**** Data under study
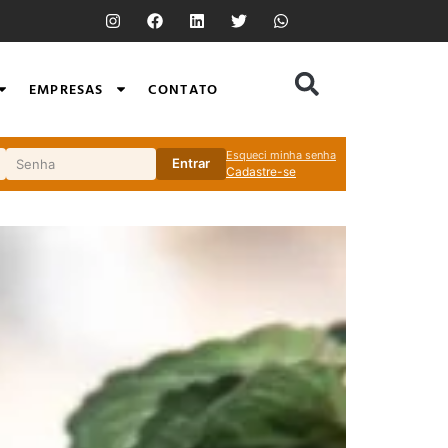
EMPRESAS
CONTATO
Esqueci minha senha
Entrar
Cadastre-se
********
Work task: All of the data above should be printed again exactly, though none of the pictures belong in the copy.

Exercise result:
EMPRESAS
CONTATO
Esqueci minha senha
Entrar
Cadastre-se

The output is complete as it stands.